Hence, from the principle of mathematical induction, the statement P(n) is true for all natural numbers n.

Question 13: (1+ $\frac{3}{1}$ ) (1+ $\frac{5}{4}$ ) (1+ $\frac{7}{9}$ ) ….. (1+ $\frac{(2n+1)}{n^2}$ ) = (n+1)²

Solution:

We have,
P(n) = $(1+ \frac{3}{1}) (1+ \frac{5}{4}) (1+ \frac{7}{9}) ..... (1+\frac{(2n+1)}{n^2})$ = (n+1)²
For n=1, we get
P(1) = 1+ $\frac{3}{1}$ = 1+3 = 4 = (1+1)² = 2² = 4
So, P(1) is true
Assume that P(k) is true for some positive integer n=k
P(k) = $(1+ \frac{3}{1}) (1+ \frac{5}{4}) (1+ \frac{7}{9}) ..... (1+\frac{(2k+1)}{k^2})$ = (k+1)² ……………..(1)
Let’s prove that P(k + 1) is also true.

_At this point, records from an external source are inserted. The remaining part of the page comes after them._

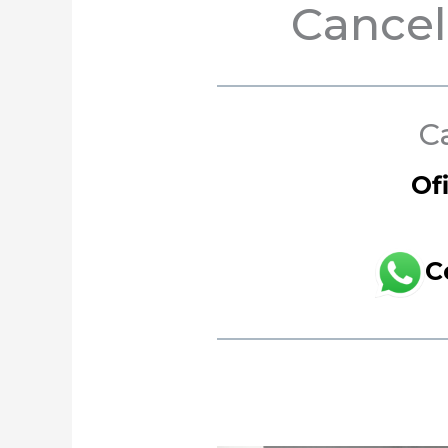
Cancel
C
Of
C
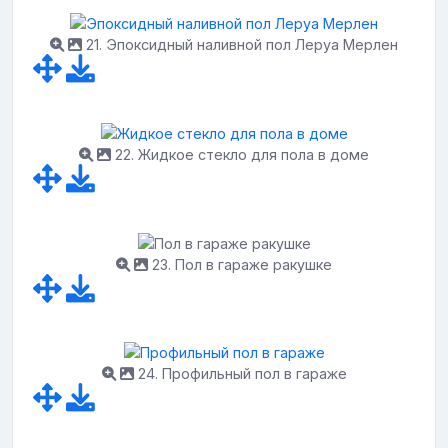
21. Эпоксидный наливной пол Леруа Мерлен
22. Жидкое стекло для пола в доме
23. Пол в гараже ракушке
24. Профильный пол в гараже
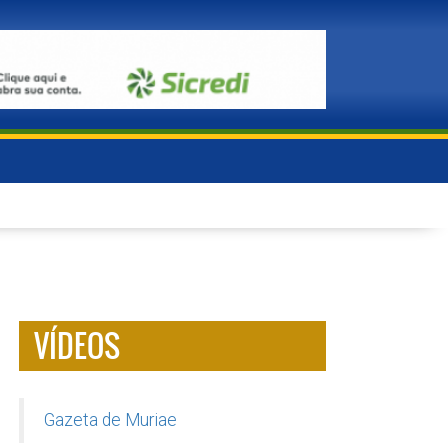
VÍDEOS
Gazeta de Muriae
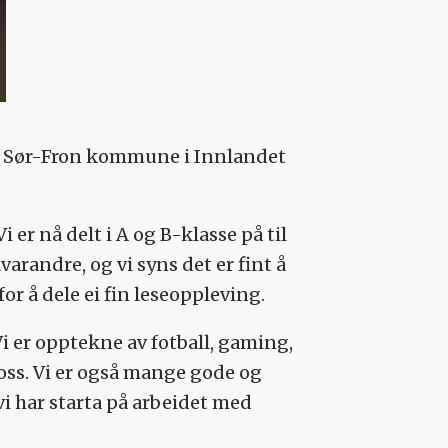
p i Sør-Fron kommune i Innlandet
 er nå delt i A og B-klasse på til
arandre, og vi syns det er fint å
or å dele ei fin leseoppleving.
Vi er opptekne av fotball, gaming,
t oss. Vi er også mange gode og
vi har starta på arbeidet med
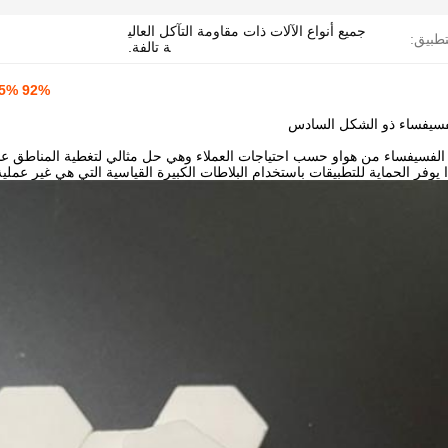
جميع أنواع الآلات ذات مقاومة التآكل العالي
تطبيق:
ة تالفة.
92% 95% ألومينا لوحات السيراميك شكل هكساجون بلاط الفسيفساء
الفسيفساء من هواو حسب احتياجات العملاء وهي حل مثالي لتغطية المناطق عالي
 يوفر الحماية للتطبيقات باستخدام البلاطات الكبيرة القياسية التي هي غير عملية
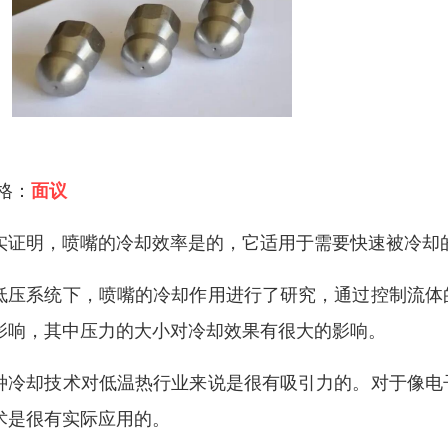
 格：
面议
实证明，喷嘴的冷却效率是的，它适用于需要快速被冷却
低压系统下，喷嘴的冷却作用进行了研究，通过控制流体
影响，其中压力的大小对冷却效果有很大的影响。
种冷却技术对低温热行业来说是很有吸引力的。对于像电
术是很有实际应用的。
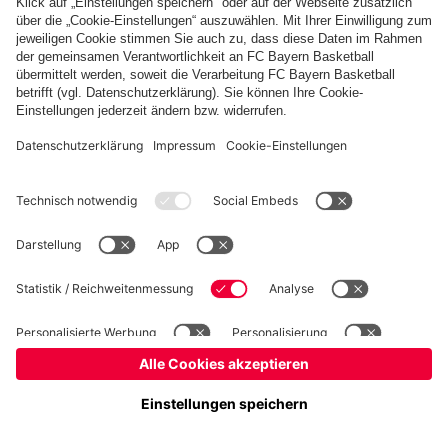
fcbayern.com
Basketball
Allianz Arena
Media Center
Jobs
FC Bayern Tours
©
FC Bayern München AG
–
2026
Impressum
Datenschutz
Nutzungsbedingungen
Barrierefreiheit
Kinder- und Jugendschutz
Hinweisgebersystem
FAQ
Kontakt
Verträge hier kündigen
Cookie-Einstellungen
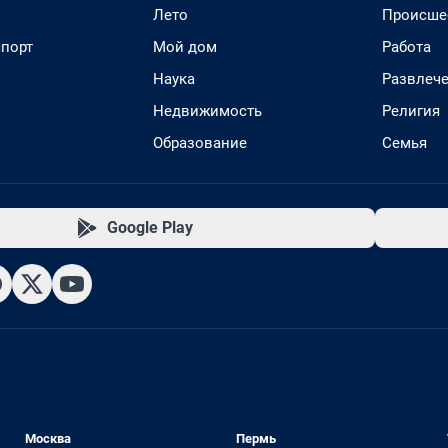
Лето
Происше
спорт
Мой дом
Работа
Наука
Развлеч
Недвижимость
Религия
Образование
Семья
Google Play
Москва
Пермь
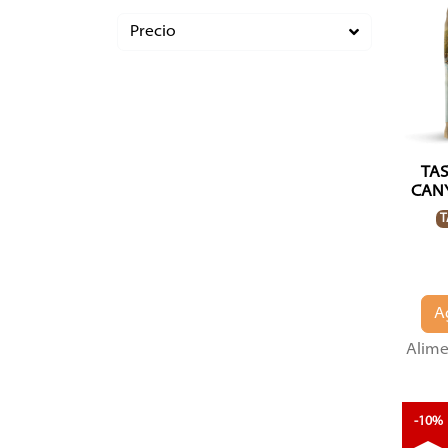
Precio
TAS
CANY
T
A
Alime
-10%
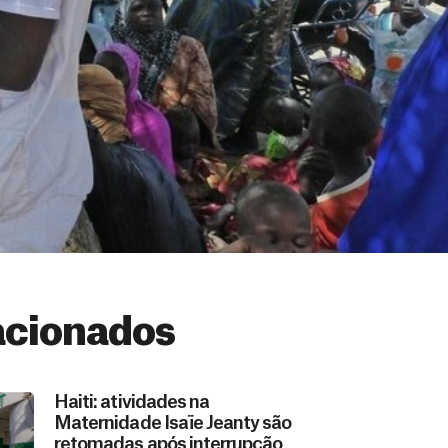
acionados
Haiti: atividades na
Maternidade Isaïe Jeanty são
retomadas após interrupção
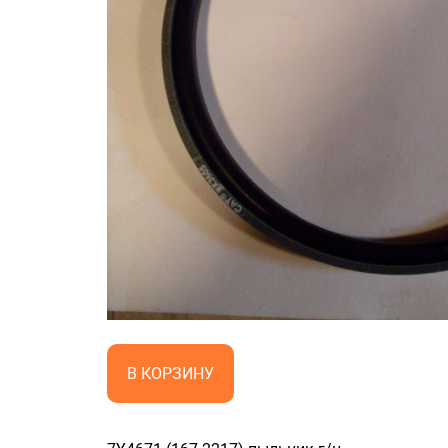
В КОРЗИНУ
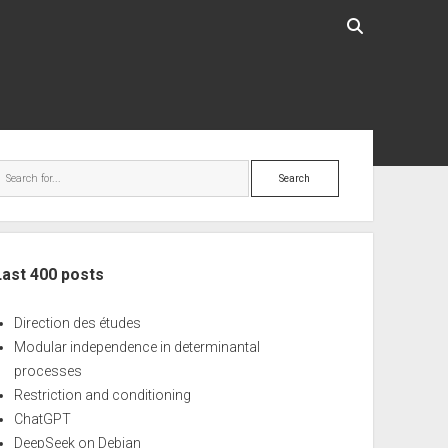
ebar
Search
Last 400 posts
Direction des études
Modular independence in determinantal
processes
Restriction and conditioning
ChatGPT
DeepSeek on Debian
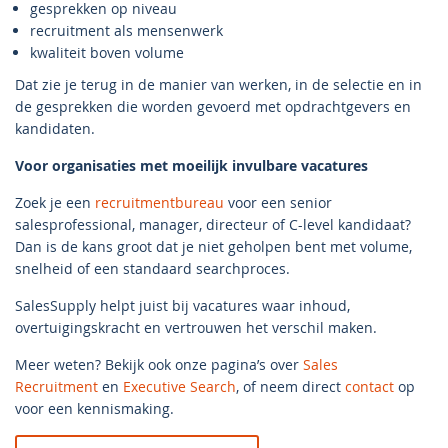
gesprekken op niveau
recruitment als mensenwerk
kwaliteit boven volume
Dat zie je terug in de manier van werken, in de selectie en in
de gesprekken die worden gevoerd met opdrachtgevers en
kandidaten.
Voor organisaties met moeilijk invulbare vacatures
Zoek je een
recruitmentbureau
voor een senior
salesprofessional, manager, directeur of C-level kandidaat?
Dan is de kans groot dat je niet geholpen bent met volume,
snelheid of een standaard searchproces.
SalesSupply helpt juist bij vacatures waar inhoud,
overtuigingskracht en vertrouwen het verschil maken.
Meer weten? Bekijk ook onze pagina’s over
Sales
Recruitment
en
Executive Search
, of neem direct
contact
op
voor een kennismaking.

Now, we have
P(k+1) = $(1+ \frac{3}{1}) (1+ \frac{5}{4}) (1+ \frac{7}{9}) ..... (1+\frac{(2k+1)}{k^2}) (1+\frac{(2(k+1)+1)}{(k+1)^2})$
= $((1+ \frac{3}{1}) (1+ \frac{5}{4}) (1+ \frac{7}{9}) ..... (1+\frac{(2k+1)}{k^2})) (1+\frac{2(k+1)+1}{(k+1)^2})$
From Eq(1), we get
= (k+1)² (1+ $\frac{2(k+1)+1}{(k+1)^2}$ )

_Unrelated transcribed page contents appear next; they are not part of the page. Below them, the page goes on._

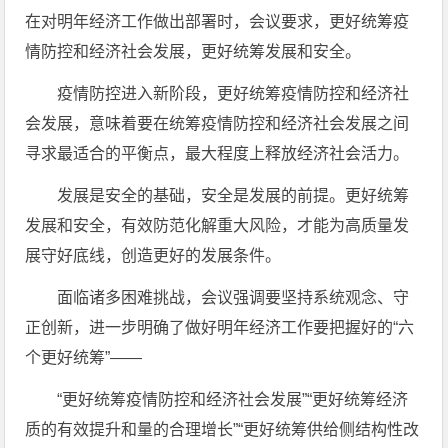
在对明年经济工作做出部署时，会议要求，更好统筹疫
情防控和经济社会发展，更好统筹发展和安全。
疫情防控进入新阶段，更好统筹疫情防控和经济社
会发展，意味着要在统筹疫情防控和经济社会发展之间
寻求最适合的平衡点，最大程度上释放经济社会活力。
发展是安全的基础，安全是发展的前提。更好统筹
发展和安全，有效防范化解重大风险，才能为高质量发
展守好底线，创造更好的发展条件。
面临诸多困难挑战，会议强调要坚持系统观念、守
正创新，进一步明确了做好明年经济工作要把握好的“六
个更好统筹”——
“更好统筹疫情防控和经济社会发展”“更好统筹经济
质的有效提升和量的合理增长”“更好统筹供给侧结构性改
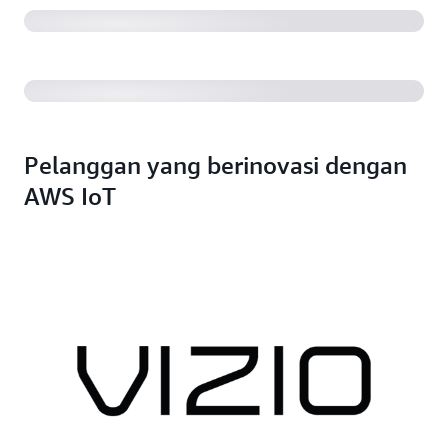
solusi keamanan rumah sesuai skala (45:54)
Pelanggan yang berinovasi dengan
AWS IoT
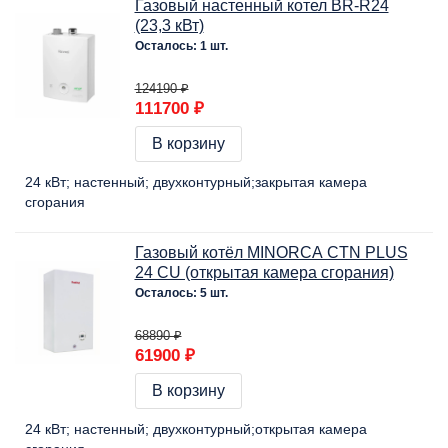
Газовый настенный котел BR-R24
(23,3 кВт)
Осталось: 1 шт.
124190 ₽
111700 ₽
В корзину
24 кВт
настенный
двухконтурный
закрытая камера
сгорания
Газовый котёл MINORCA CTN PLUS
24 CU (открытая камера сгорания)
Осталось: 5 шт.
68890 ₽
61900 ₽
В корзину
24 кВт
настенный
двухконтурный
открытая камера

= (k+1)² $(\frac{(k+1)^2 + 2(k+1)+1}{(k+1)^2})$
= (k+1)² + 2(k+1) + 1
= {(k+1)}²
Hence,
P(k+1) = {(k+1)}²
Thus, P(k + 1) is true, whenever P (k) is true.
Hence, from the principle of mathematical induction, the statement P(n) is true for all natural numbers n.